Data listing
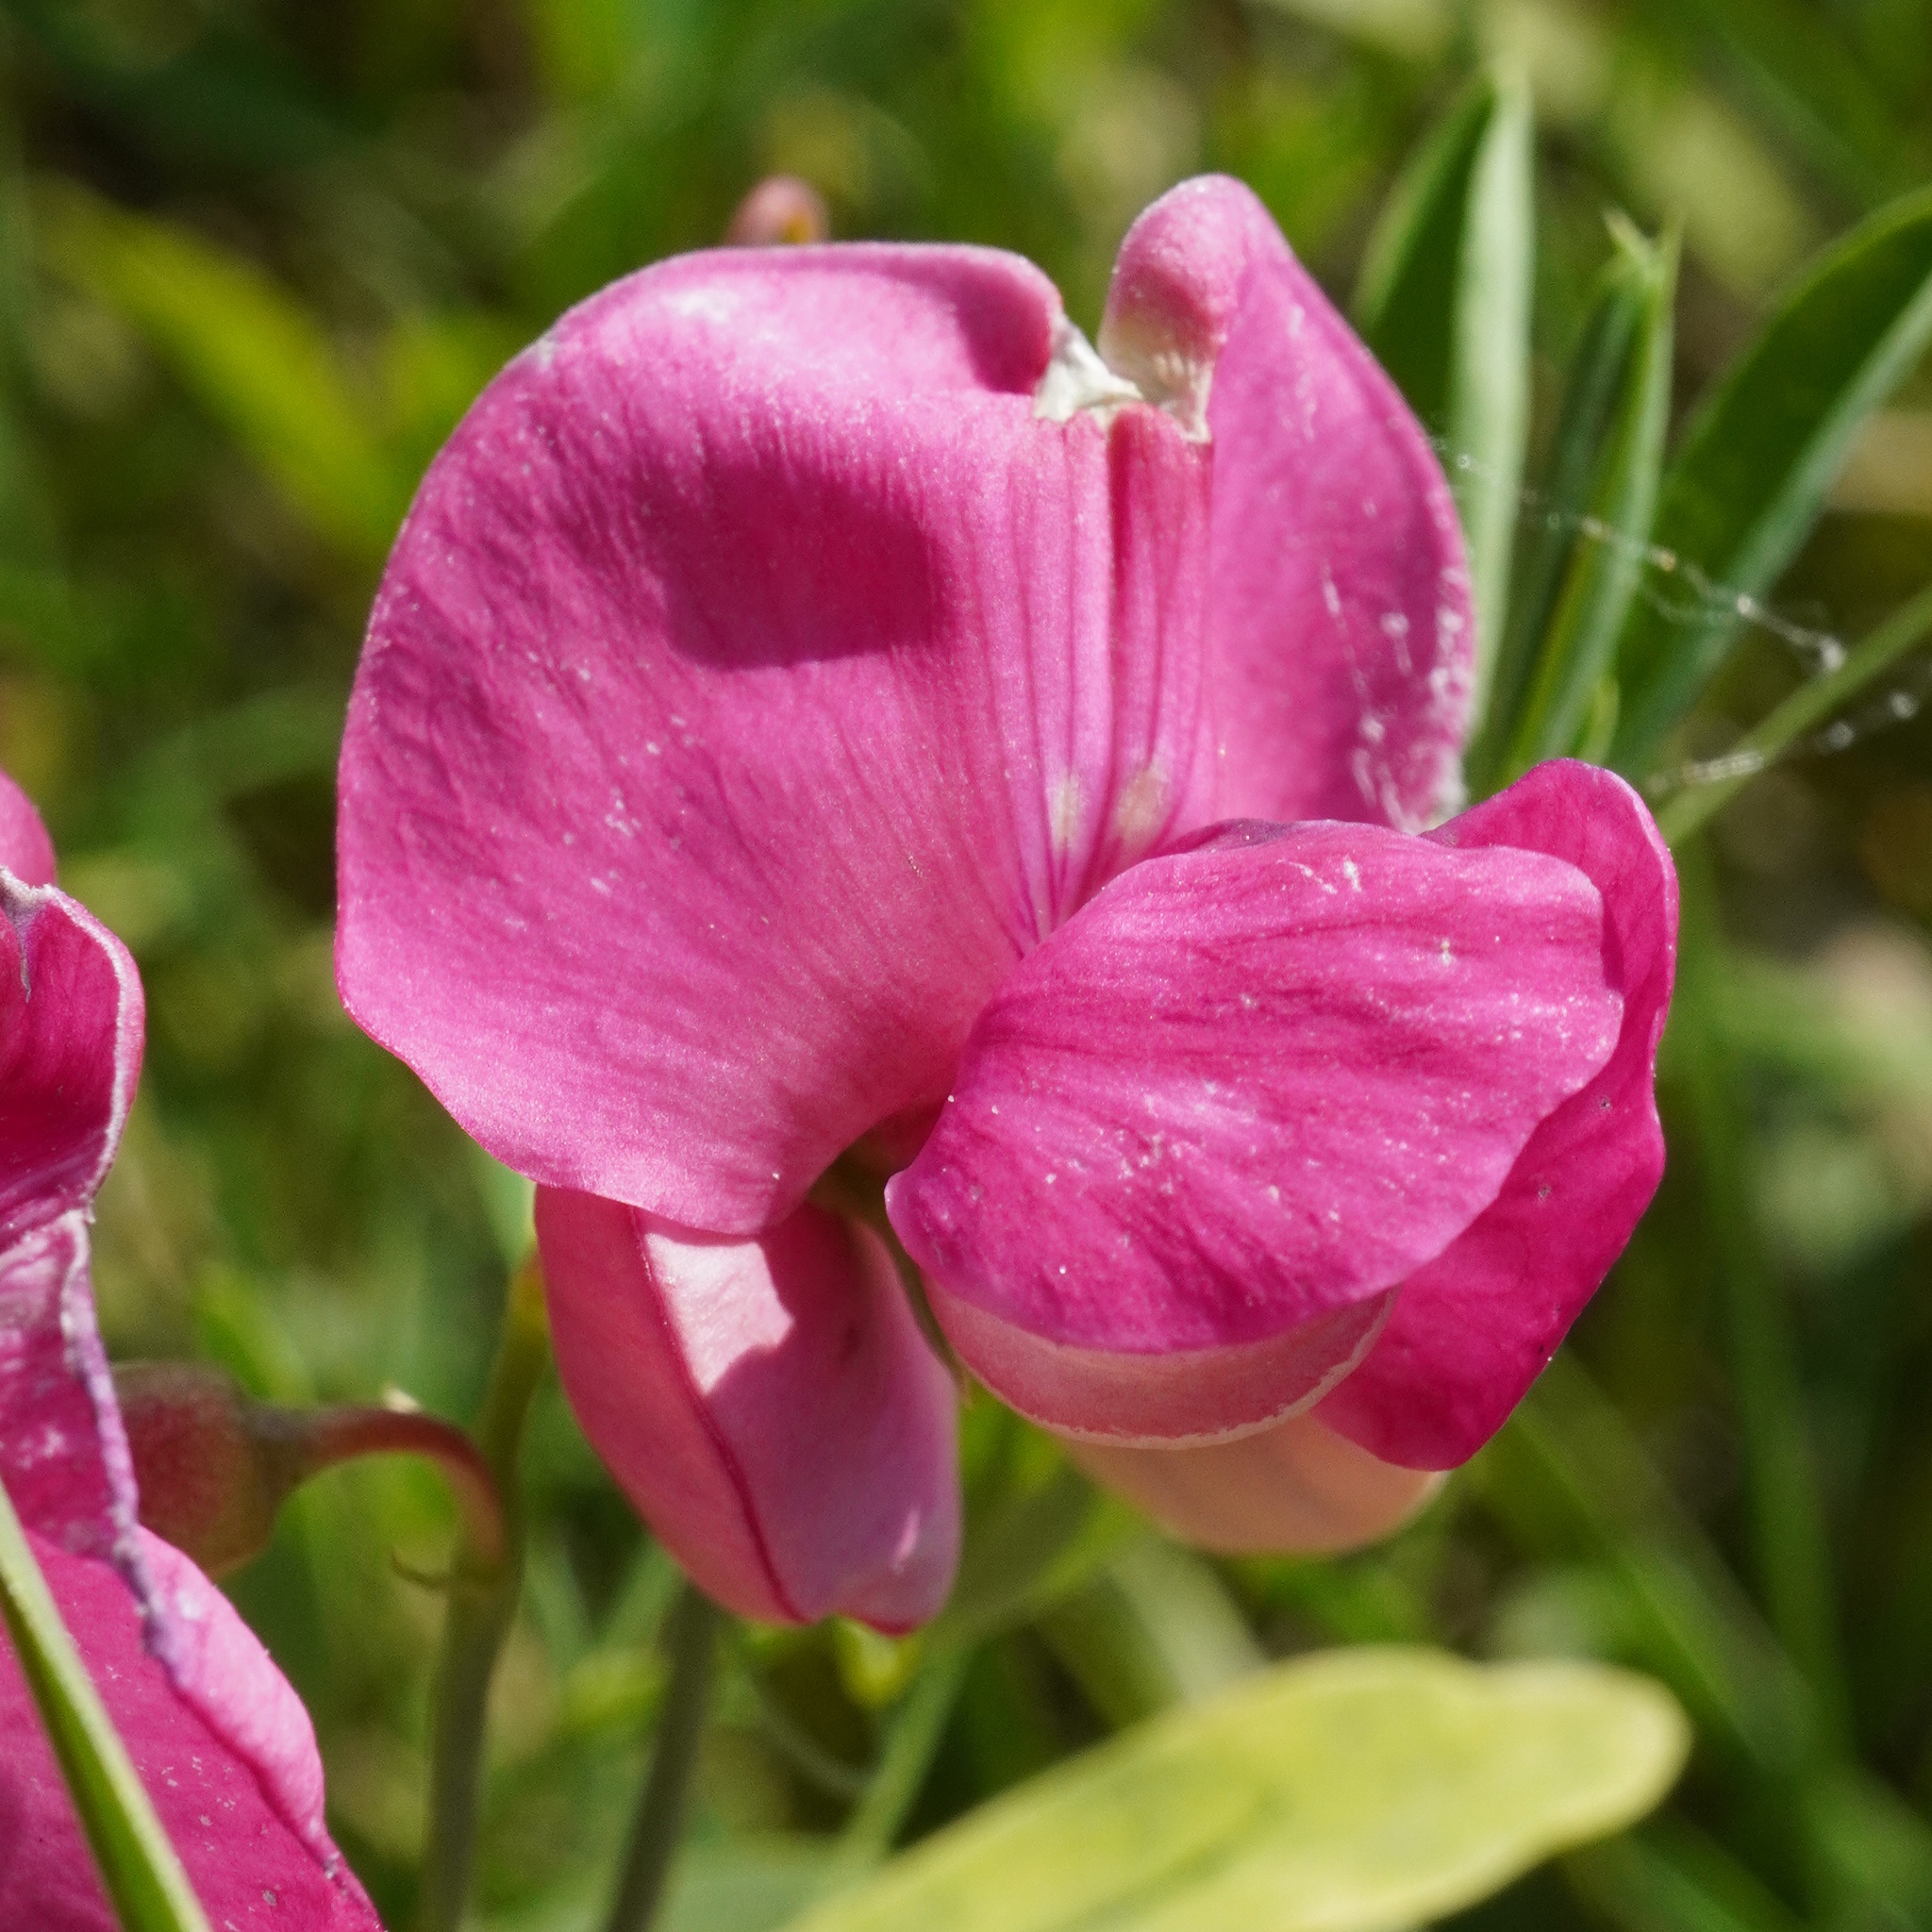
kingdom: Plantae
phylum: Tracheophyta
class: Magnoliopsida
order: Fabales
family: Fabaceae
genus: Lathyrus
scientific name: Lathyrus tuberosus
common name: Tuberous pea
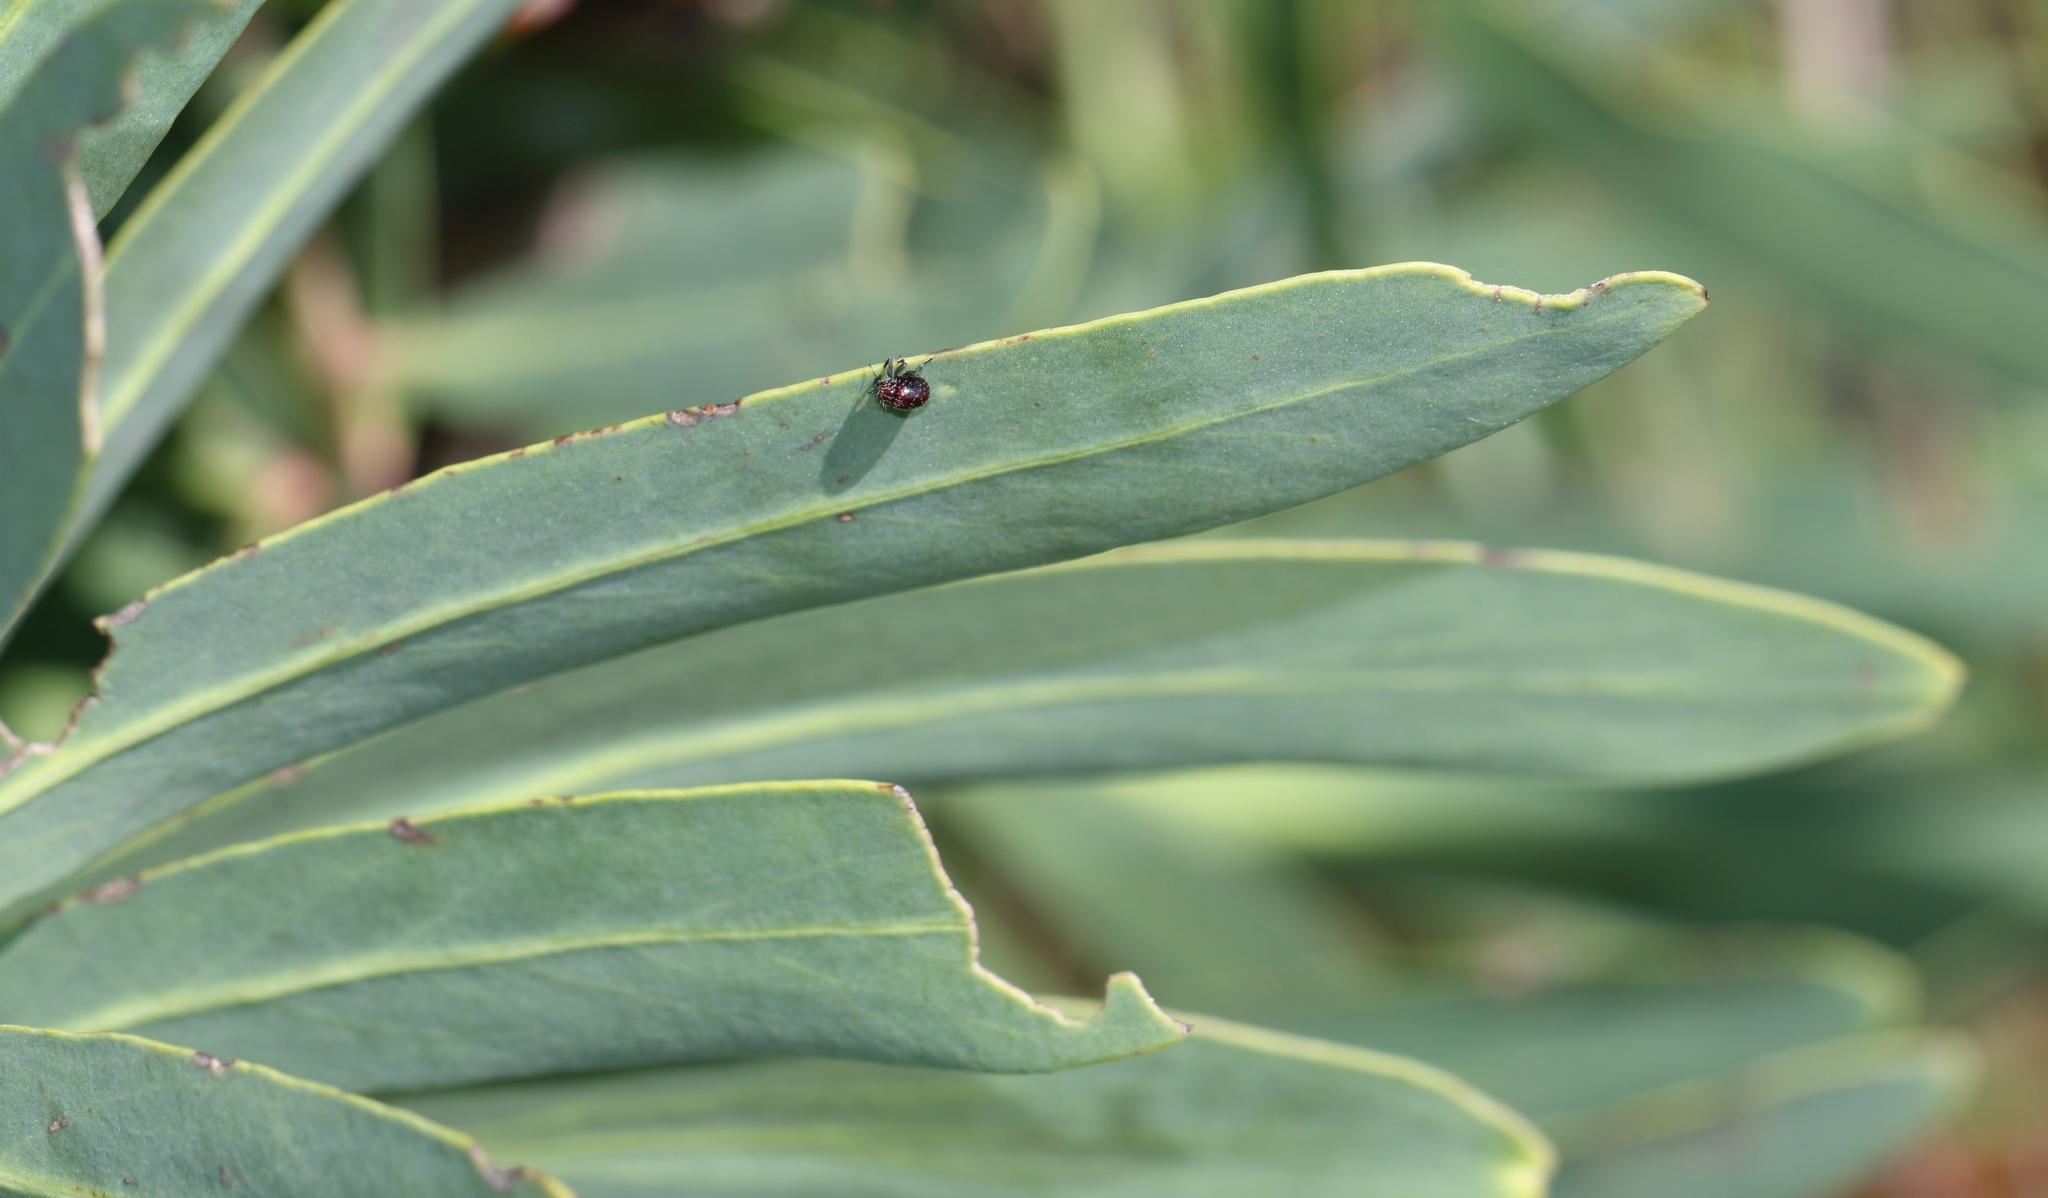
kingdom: Plantae
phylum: Tracheophyta
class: Magnoliopsida
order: Proteales
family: Proteaceae
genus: Protea
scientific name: Protea caffra
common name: Common sugarbush
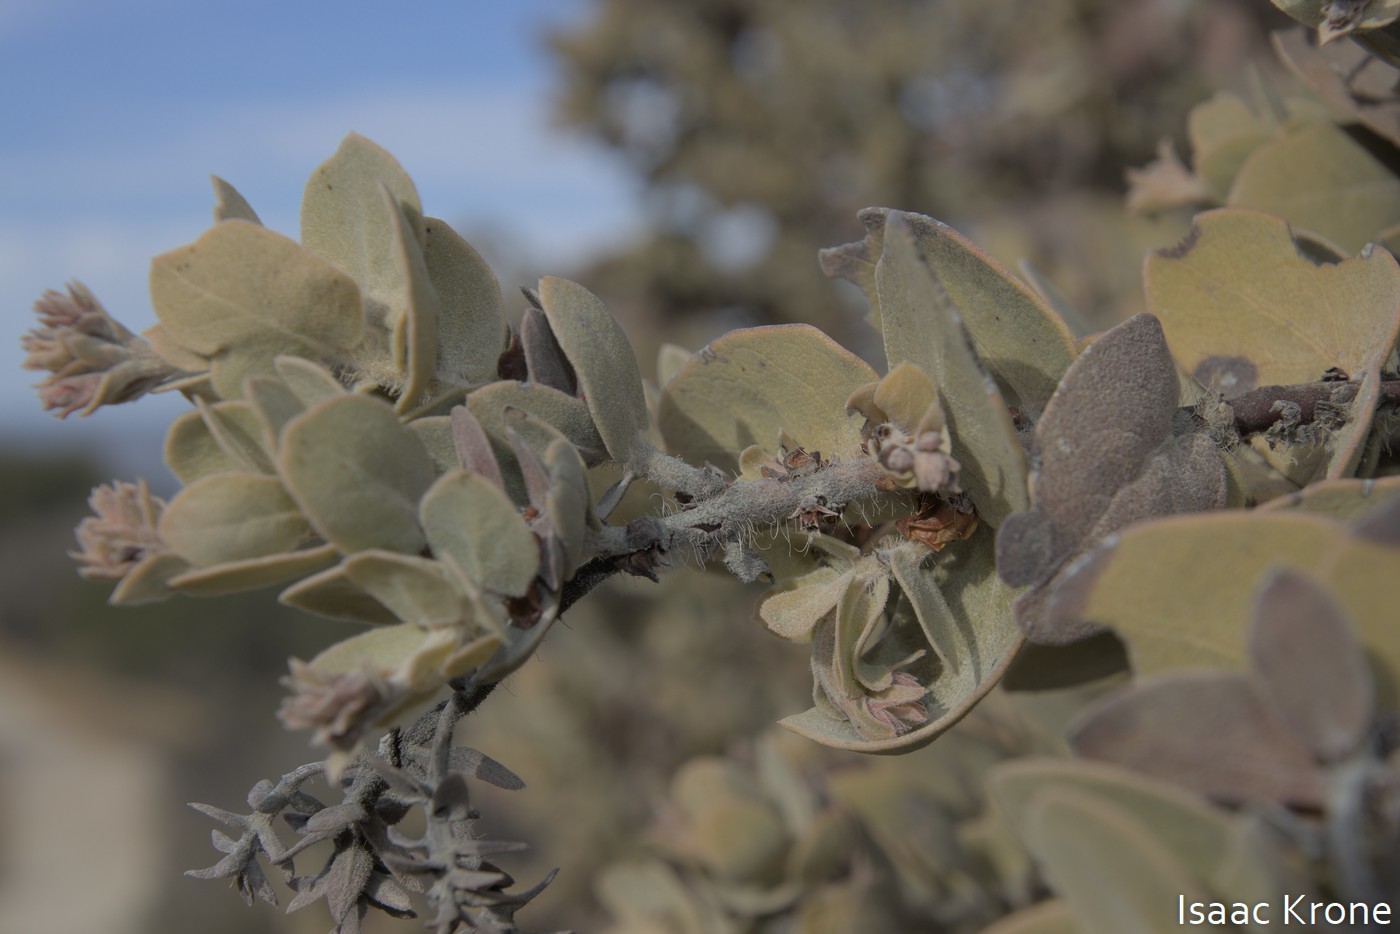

• Written instruction: Put everything from the line containing "common name: Tuberous pea" down to the end of the material into a numbered list, skipping any blank lines. Leave the pictures out.

• Task solution:
1. common name: Tuberous pea
2. kingdom: Plantae
3. phylum: Tracheophyta
4. class: Magnoliopsida
5. order: Proteales
6. family: Proteaceae
7. genus: Protea
8. scientific name: Protea caffra
9. common name: Common sugarbush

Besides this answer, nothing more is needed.